另外一个化工比较集中的行业是铁路修建。鸟粪出口量连年增长,由此带来的国际贷款投放在当时秘鲁国家现代化建设中,其中有一项建设任务便是何塞·巴尔塔(José Balta)提出的修建一条连通利马和卡要俄的铁路。这个工程随后被亨利·梅继斯(Henry Meiggs)承包,他大量使用苦力,还一时间造成了七十年代华人移民的一个高潮。如今发现的铁路修建中的合同内容提及了华人劳工,这也证明了我们的推断。

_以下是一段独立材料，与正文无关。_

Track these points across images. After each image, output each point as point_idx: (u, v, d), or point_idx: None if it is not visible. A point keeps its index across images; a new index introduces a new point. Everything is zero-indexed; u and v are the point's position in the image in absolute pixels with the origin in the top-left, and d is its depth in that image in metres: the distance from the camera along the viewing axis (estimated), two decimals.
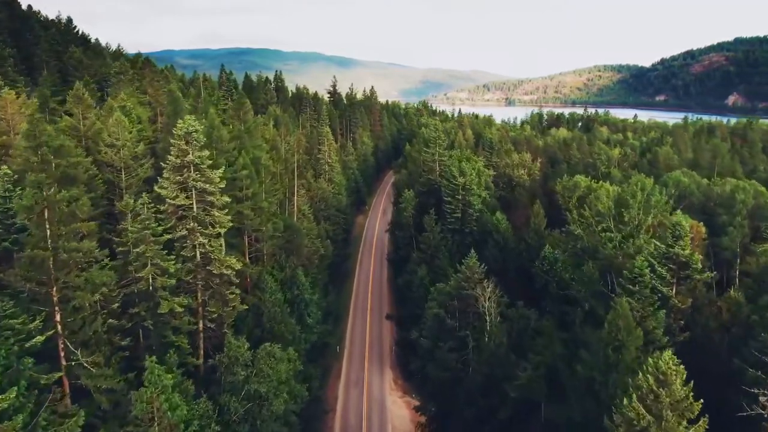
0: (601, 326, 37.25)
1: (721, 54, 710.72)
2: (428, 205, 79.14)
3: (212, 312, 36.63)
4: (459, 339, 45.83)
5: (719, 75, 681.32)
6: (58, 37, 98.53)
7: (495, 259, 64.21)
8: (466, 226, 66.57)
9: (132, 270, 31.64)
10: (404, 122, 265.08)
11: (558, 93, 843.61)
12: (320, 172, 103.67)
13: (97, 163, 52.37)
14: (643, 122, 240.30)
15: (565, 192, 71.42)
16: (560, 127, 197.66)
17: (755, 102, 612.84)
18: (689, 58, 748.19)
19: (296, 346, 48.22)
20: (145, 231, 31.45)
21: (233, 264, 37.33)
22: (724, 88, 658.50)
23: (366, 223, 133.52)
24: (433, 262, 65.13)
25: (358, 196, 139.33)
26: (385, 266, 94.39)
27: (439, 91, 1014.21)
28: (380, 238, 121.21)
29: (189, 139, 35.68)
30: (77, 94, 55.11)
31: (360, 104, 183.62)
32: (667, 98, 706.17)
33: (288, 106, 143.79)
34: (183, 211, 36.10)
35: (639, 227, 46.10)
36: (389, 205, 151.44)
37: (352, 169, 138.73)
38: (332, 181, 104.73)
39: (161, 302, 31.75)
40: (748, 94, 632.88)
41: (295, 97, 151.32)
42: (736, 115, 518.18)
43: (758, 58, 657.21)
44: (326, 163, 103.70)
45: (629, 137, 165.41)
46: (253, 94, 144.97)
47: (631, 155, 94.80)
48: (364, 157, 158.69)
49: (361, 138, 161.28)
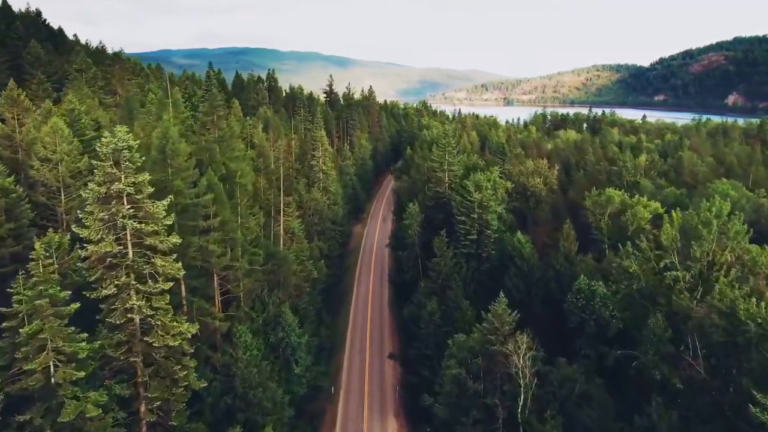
0: (686, 407, 27.11)
1: (720, 53, 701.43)
2: (436, 221, 68.44)
3: (154, 399, 26.04)
4: (485, 408, 35.37)
5: (719, 74, 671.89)
6: (21, 30, 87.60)
7: (517, 289, 53.67)
8: (482, 250, 55.94)
9: (21, 356, 21.10)
10: (404, 123, 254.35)
11: (557, 93, 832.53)
12: (314, 181, 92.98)
13: (28, 182, 41.69)
14: (651, 123, 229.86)
15: (596, 208, 60.91)
16: (566, 128, 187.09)
17: (755, 102, 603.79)
18: (688, 57, 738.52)
19: (278, 415, 37.78)
20: (41, 300, 20.86)
21: (185, 329, 26.81)
22: (724, 87, 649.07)
23: (365, 232, 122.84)
24: (444, 294, 54.51)
25: (356, 204, 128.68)
26: (386, 286, 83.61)
27: (437, 90, 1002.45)
28: (380, 249, 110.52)
29: (118, 158, 25.09)
30: (11, 95, 44.45)
31: (358, 105, 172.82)
32: (666, 98, 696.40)
33: (281, 107, 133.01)
34: (112, 259, 25.52)
35: (713, 264, 35.79)
36: (389, 212, 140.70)
37: (349, 174, 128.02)
38: (327, 191, 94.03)
39: (65, 403, 21.21)
40: (748, 94, 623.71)
41: (288, 98, 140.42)
42: (736, 115, 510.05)
43: (757, 57, 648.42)
44: (321, 170, 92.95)
45: (642, 139, 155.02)
46: (243, 95, 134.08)
47: (659, 162, 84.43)
48: (362, 161, 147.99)
49: (359, 141, 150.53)
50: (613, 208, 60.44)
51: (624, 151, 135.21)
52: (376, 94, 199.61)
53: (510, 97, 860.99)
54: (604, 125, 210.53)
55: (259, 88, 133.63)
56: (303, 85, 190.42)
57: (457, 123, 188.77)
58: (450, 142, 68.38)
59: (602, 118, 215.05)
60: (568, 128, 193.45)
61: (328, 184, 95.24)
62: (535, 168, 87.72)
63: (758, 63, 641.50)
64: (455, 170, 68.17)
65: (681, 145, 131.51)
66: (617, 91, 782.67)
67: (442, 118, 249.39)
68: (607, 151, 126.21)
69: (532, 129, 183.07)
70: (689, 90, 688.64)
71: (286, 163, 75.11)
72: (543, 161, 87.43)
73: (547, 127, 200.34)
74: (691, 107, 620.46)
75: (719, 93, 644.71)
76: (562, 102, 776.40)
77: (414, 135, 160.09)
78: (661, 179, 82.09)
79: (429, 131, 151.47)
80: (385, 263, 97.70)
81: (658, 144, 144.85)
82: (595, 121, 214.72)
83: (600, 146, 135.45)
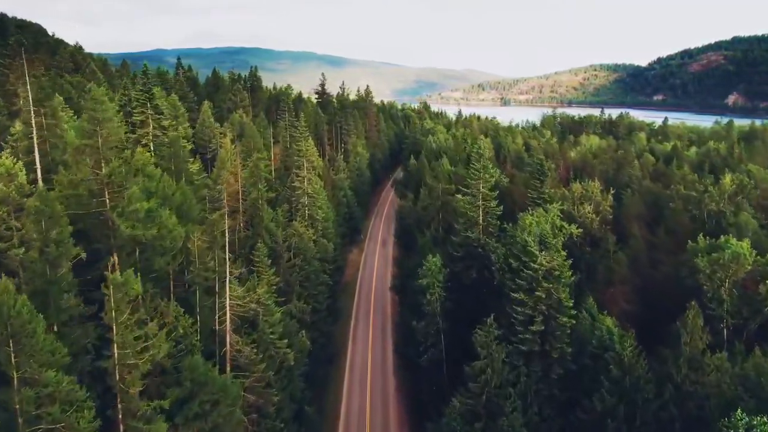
0: None
1: (719, 53, 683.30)
2: (466, 279, 46.83)
3: None
4: None
5: (718, 74, 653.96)
6: None
7: (613, 413, 32.16)
8: (553, 347, 34.28)
9: None
10: (402, 125, 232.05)
11: (554, 93, 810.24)
12: (297, 207, 71.07)
13: None
14: (675, 126, 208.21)
15: (712, 270, 39.36)
16: (586, 132, 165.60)
17: (756, 102, 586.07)
18: (687, 57, 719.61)
19: None
20: None
21: None
22: (724, 87, 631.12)
23: (362, 260, 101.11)
24: (493, 420, 32.92)
25: (351, 223, 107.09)
26: (390, 355, 61.84)
27: (433, 90, 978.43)
28: (380, 283, 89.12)
29: None
30: None
31: (353, 106, 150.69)
32: (665, 98, 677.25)
33: (260, 111, 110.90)
34: None
35: None
36: (389, 232, 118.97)
37: (343, 189, 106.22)
38: (314, 219, 72.14)
39: None
40: (748, 94, 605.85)
41: (272, 100, 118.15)
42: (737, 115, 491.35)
43: (757, 57, 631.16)
44: (305, 194, 70.99)
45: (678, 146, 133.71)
46: (218, 96, 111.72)
47: (749, 185, 62.90)
48: (358, 171, 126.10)
49: (355, 148, 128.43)
50: (743, 269, 38.93)
51: (657, 158, 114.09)
52: (373, 94, 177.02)
53: (507, 97, 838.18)
54: (622, 128, 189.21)
55: (237, 89, 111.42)
56: (298, 86, 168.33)
57: (462, 126, 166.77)
58: (487, 167, 46.46)
59: (619, 121, 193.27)
60: (587, 132, 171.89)
61: (315, 210, 73.37)
62: (583, 192, 66.13)
63: (758, 63, 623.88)
64: (493, 206, 46.29)
65: (732, 154, 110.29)
66: (615, 90, 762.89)
67: (443, 120, 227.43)
68: (644, 163, 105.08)
69: (547, 133, 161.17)
70: (689, 90, 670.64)
71: (253, 193, 53.12)
72: (595, 184, 65.75)
73: (561, 131, 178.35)
74: (691, 107, 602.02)
75: (719, 93, 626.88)
76: (560, 102, 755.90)
77: (417, 141, 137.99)
78: (753, 210, 60.42)
79: (435, 137, 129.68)
80: (387, 312, 76.05)
81: (697, 152, 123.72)
82: (612, 124, 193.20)
83: (634, 156, 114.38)
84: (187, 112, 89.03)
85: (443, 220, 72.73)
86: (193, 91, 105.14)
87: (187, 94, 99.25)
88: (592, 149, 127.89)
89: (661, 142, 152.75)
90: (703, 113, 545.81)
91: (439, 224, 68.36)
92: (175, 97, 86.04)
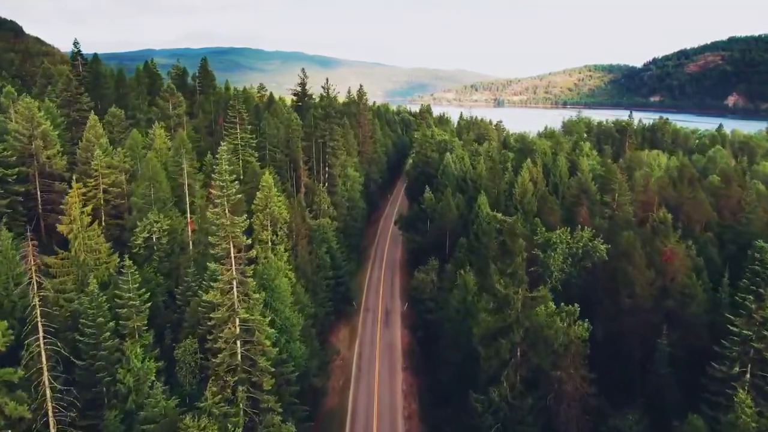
0: None
1: (716, 53, 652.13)
2: None
3: None
4: None
5: (716, 75, 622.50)
6: None
7: None
8: None
9: None
10: (400, 131, 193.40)
11: (548, 93, 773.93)
12: (218, 347, 32.82)
13: None
14: (712, 132, 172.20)
15: None
16: (645, 146, 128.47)
17: (757, 102, 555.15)
18: (683, 57, 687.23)
19: None
20: None
21: None
22: (722, 88, 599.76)
23: (354, 356, 62.74)
24: None
25: (338, 292, 69.01)
26: None
27: (424, 91, 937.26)
28: (388, 407, 51.84)
29: None
30: None
31: (342, 111, 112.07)
32: (662, 99, 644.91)
33: (203, 122, 72.02)
34: None
35: None
36: (392, 296, 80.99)
37: (327, 242, 68.21)
38: (258, 346, 33.98)
39: None
40: (748, 95, 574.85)
41: (218, 105, 79.13)
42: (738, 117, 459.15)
43: (756, 57, 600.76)
44: (236, 312, 32.64)
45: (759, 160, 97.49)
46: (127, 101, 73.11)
47: None
48: (349, 202, 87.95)
49: (344, 171, 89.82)
50: None
51: None
52: (367, 96, 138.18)
53: (501, 97, 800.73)
54: (666, 135, 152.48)
55: (168, 90, 72.39)
56: (286, 86, 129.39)
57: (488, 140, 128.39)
58: None
59: (661, 127, 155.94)
60: (630, 142, 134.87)
61: (261, 327, 35.03)
62: None
63: (757, 63, 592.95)
64: None
65: None
66: (611, 91, 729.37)
67: (449, 126, 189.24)
68: (748, 194, 68.59)
69: (585, 146, 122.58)
70: (686, 90, 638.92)
71: None
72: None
73: (597, 141, 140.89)
74: (689, 108, 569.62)
75: (718, 93, 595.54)
76: (555, 103, 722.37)
77: (429, 160, 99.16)
78: None
79: (454, 155, 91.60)
80: None
81: None
82: (653, 131, 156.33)
83: (739, 183, 78.09)
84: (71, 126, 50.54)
85: (525, 339, 35.11)
86: (90, 94, 66.10)
87: (76, 97, 59.97)
88: (669, 171, 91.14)
89: (737, 156, 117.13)
90: (702, 114, 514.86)
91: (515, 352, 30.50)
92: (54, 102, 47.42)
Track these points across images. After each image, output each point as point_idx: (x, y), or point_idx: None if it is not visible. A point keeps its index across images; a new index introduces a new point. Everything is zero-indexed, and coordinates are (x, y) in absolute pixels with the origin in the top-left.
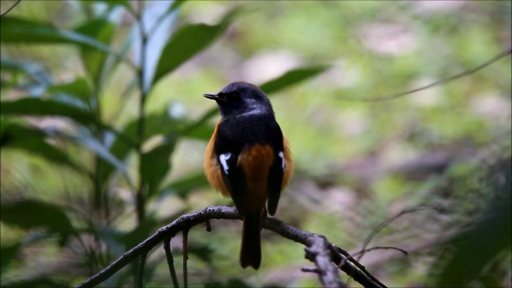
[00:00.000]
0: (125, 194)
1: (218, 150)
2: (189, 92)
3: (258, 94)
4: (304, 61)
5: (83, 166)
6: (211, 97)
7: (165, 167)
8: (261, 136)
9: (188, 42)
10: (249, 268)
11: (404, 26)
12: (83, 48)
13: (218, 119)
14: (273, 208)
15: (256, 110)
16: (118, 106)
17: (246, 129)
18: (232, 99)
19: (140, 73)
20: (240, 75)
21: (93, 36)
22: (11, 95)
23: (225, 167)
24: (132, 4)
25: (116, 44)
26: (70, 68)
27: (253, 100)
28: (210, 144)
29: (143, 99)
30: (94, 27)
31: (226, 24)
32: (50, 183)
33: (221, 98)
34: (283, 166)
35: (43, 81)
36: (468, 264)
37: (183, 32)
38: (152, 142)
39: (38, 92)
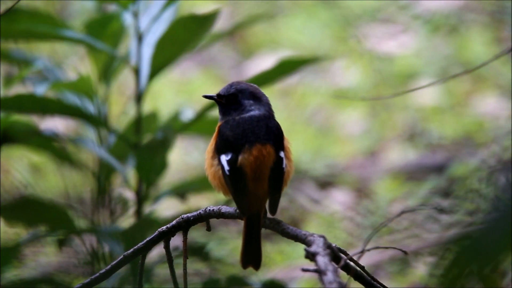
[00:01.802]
0: (127, 193)
1: (219, 150)
2: (189, 92)
3: (256, 95)
4: None
5: (85, 165)
6: (209, 97)
7: (162, 165)
8: (262, 136)
9: (180, 35)
10: (249, 268)
11: (404, 26)
12: (88, 47)
13: (216, 113)
14: (274, 208)
15: (255, 111)
16: (119, 106)
17: (247, 129)
18: (230, 101)
19: (136, 72)
20: (240, 75)
21: (99, 34)
22: (16, 91)
23: (226, 167)
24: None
25: (122, 45)
26: (70, 66)
27: (251, 102)
28: (211, 145)
29: (140, 97)
30: (101, 23)
31: (216, 15)
32: (50, 183)
33: (219, 99)
34: (284, 166)
35: (52, 77)
36: (470, 265)
37: (174, 25)
38: (147, 138)
39: (41, 89)
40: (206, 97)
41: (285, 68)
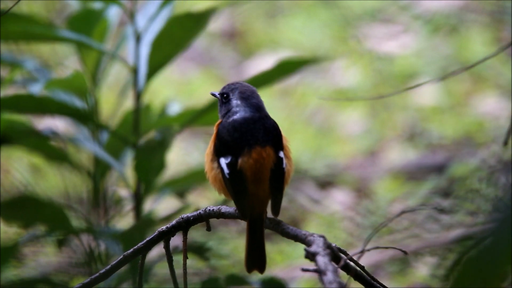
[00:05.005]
0: (124, 192)
1: (218, 153)
2: (189, 92)
3: (244, 94)
4: None
5: (81, 165)
6: (214, 95)
7: (160, 164)
8: (261, 138)
9: (176, 34)
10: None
11: (405, 26)
12: (78, 45)
13: (214, 114)
14: (277, 209)
15: (241, 112)
16: (115, 105)
17: (245, 133)
18: (223, 100)
19: (135, 71)
20: (240, 75)
21: (88, 32)
22: (9, 92)
23: (226, 170)
24: (126, 3)
25: (113, 43)
26: (69, 67)
27: (238, 102)
28: (209, 148)
29: (138, 97)
30: (88, 20)
31: (212, 12)
32: (50, 183)
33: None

最后便是鸟粪岛。多明戈·埃利亚斯(Domingo Elías)是第一个贩卖华工的人,当时他和他的助理胡安·罗德里格斯(Juan Rodríguez)获得四年时间的许可,专门从事这项“贸易”。当时埃利亚斯拥有是鸟粪专卖权,他在琴察(Chincha)的专属地距离他在伊卡省(Ica)的工厂很近。为这一说法提供佐证的考古学证据虽然不多,但是已经出土了一些。根据罗德里格斯·帕斯托尔的研究,1853年,592名华人(大约占总数的15%)在琴察从事鸟粪挖掘工作。塞西莉亚·门德斯(Cecilia Méndez)也提到,从五十年代起,华工不管在数量上还是重要程度上都对鸟粪产业举足轻重。他们虽然以“雇佣”名义前来工作,事实上却是半奴隶制的工作性质,在艰苦卓绝鸟粪产业上,与自由雇工相比,这种受工厂主约束的方式更能捆绑工人。在鸟粪挖掘和搬运的工作中,华人劳工在1853年和1854年分别占所有劳动力的60.87%和53.86%。虽然鸟粪产业在近四十年中为秘鲁的经济增长起到了重大作用,这本身却并不是一个有技术含量的工作,岛上的生产工具相当初级,只有水管、尖镐和麻袋,由于鸟粪本身飘散的粉尘和挥发的气味,大部分工作只能靠人工完成。华工们必须想尽办法在如此艰苦的环境中生存,并创造劳动价值。当时鸟粪产业工人的死亡率很高、劳动性质危险、惩罚措施严苛,工资待遇低下,而这项劳动本身的形象也不好,这一系列因素造成当时秘鲁在国际上的形象急剧下滑。